TASK BRIEF: Carry on the passage about a walk through Ukraine after the Orange Revolution, picking up after its final sentence, and leave the items that follow it aside.

I left the freedom tourist to it. He couldn’t read the Cyrillic alphabet, so he didn’t know what the books on the other side of the table were about. One of them was called The Jewish Yoke. Another was called The Yid Conspiracy. And let’s not forget Masons, and my favourite, Russian Gods. Later Edward told me that this last one revealed that Christianity was a Jewish invention intended to separate the Slavs from their true pagan gods and thus weaken them, so that the Jews could do all those things that diabolical Jews like to do, such as drink the blood of Slav babies, slaughter Slavs in huge numbers, that sort of thing.
Numerous pogroms swept across Ukraine during the Tsarist period, and evidently there were still plenty of foaming anti-Semites around. That didn’t surprise me. I was, however, a little startled that no one had thought to clear this stuff from the centre of town. It might put some of the freedom tourists off, if they ever managed to decode what the covers of the books next to the orange Tak! mugs said.
The crone saw what I was looking at, and realised I understood. She cackled.
‘I just came from a meeting,’ she said. ‘We were debating: is the God of the Jews Ukrainian?’
I followed a path that led up a hill to a monument of Soviet workers standing under a metal rainbow. Beyond this, the path twisted round into a wood. I crossed a bridge, passed through some more trees and then stumbled upon something startling – a tent city. What were tents doing up here? The revolution was over, and the Orange side had won. There was no need to camp out any more. Then I realised that these tents were not orange, but blue. They belonged to supporters of Yanukovych.

SOURCE MATERIAL:
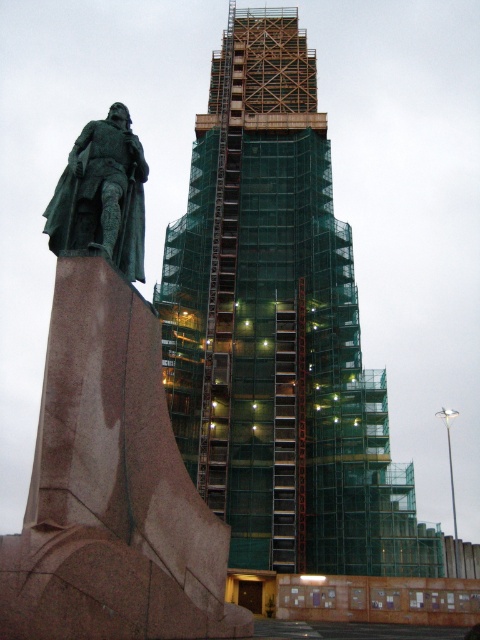
Question: Where is green mesh scaffolding at center located in relation to green patina statue at left in the image?

Choices:
 (A) below
 (B) above

Answer: (B)

Question: Which of the following is the farthest from the observer?

Choices:
 (A) (80, 176)
 (B) (404, 468)

Answer: (B)

Question: Is green mesh scaffolding at center in front of green patina statue at left?

Choices:
 (A) no
 (B) yes

Answer: (A)

Question: Which point is farther from the camera taking this photo?

Choices:
 (A) (133, 493)
 (B) (99, 209)

Answer: (B)

Question: Where is green mesh scaffolding at center located in relation to green patina statue at left in the image?

Choices:
 (A) right
 (B) left

Answer: (A)

Question: Which point is closer to the camera?

Choices:
 (A) green mesh scaffolding at center
 (B) green polished stone statue at left

Answer: (B)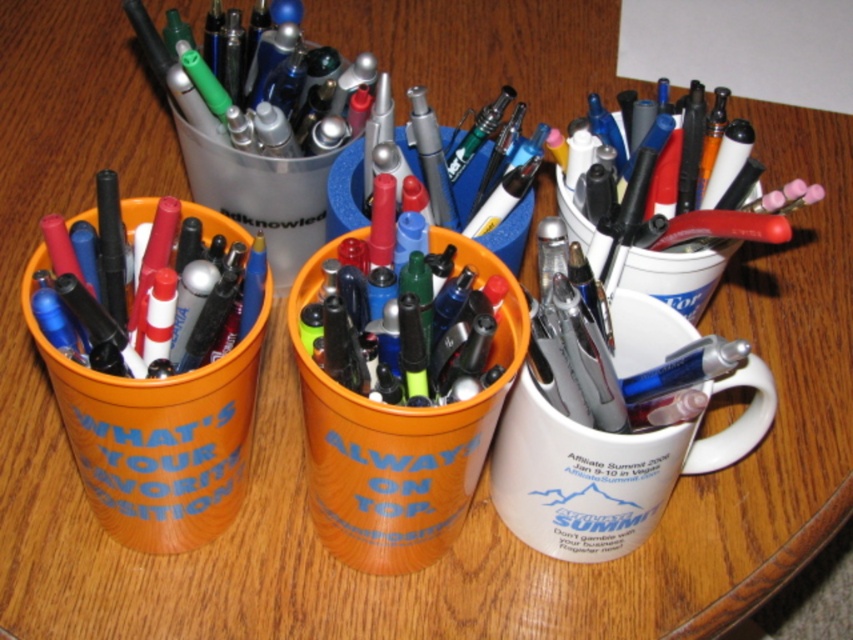
Which is above, matte black pen at left or white glossy mug at upper right?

ANSWER BOX:
This was startling. Tent cities of the Orange forces had been reported in the Western press, but the continued presence of Blue protestors had not. It was, of course, inconvenient for the George Lucas-derived Rebel Forces vs. Evil Empire framework our news media favour when reporting on struggles in galaxies that are far, far away. The life of a foreign correspondent is very exciting, after all. There’s always a war or disaster going on somewhere, so you are constantly parachuting into strange lands you know little about. Then you have to establish an easily understood context for the people watching at home who know even less. Then, as soon as the drama is over, you have to parachute into the next famine/revolution/war/alien invasion, and quickly cobble together some more footage of devastated corpses and exploding cities. There’s no time to reflect or analyse. Besides, that might bore people into switching over.
I walked through the tents. They were all empty, but the settlement was not abandoned. There was still a presence at each encampment, someone watching over them, as if the tents were only temporarily unoccupied and would soon be filled again. Or perhaps the protestors had gone home to make money, but had left their tents behind, to perform a virtual protest for them. At one encampment I spotted nuns praying for union with the Holy Rus that had been torn away from them by Yuschenko’s victory.
The slogans posted around these Blue tents declared again and again that the election had been stolen from them. Robbers and capitalists were taking Ukraine in the wrong direction. Yuschenko was a stooge of the US, spreading prostitution, drug abuse, strip bars and thievery. Before, in the Soviet period, there was sport, a space programme, Ukrainian cosmonauts, a good education system and friendship with Russia. Then there was the ‘Grand Hotel Yanukovychgrad’, a simple blue tent, but next door to it a cardboard coffin was suspended from the trees. A sign on the coffin mourned the ascent of the Orange forces which had brought about the death of democracy, law and human rights in Ukraine.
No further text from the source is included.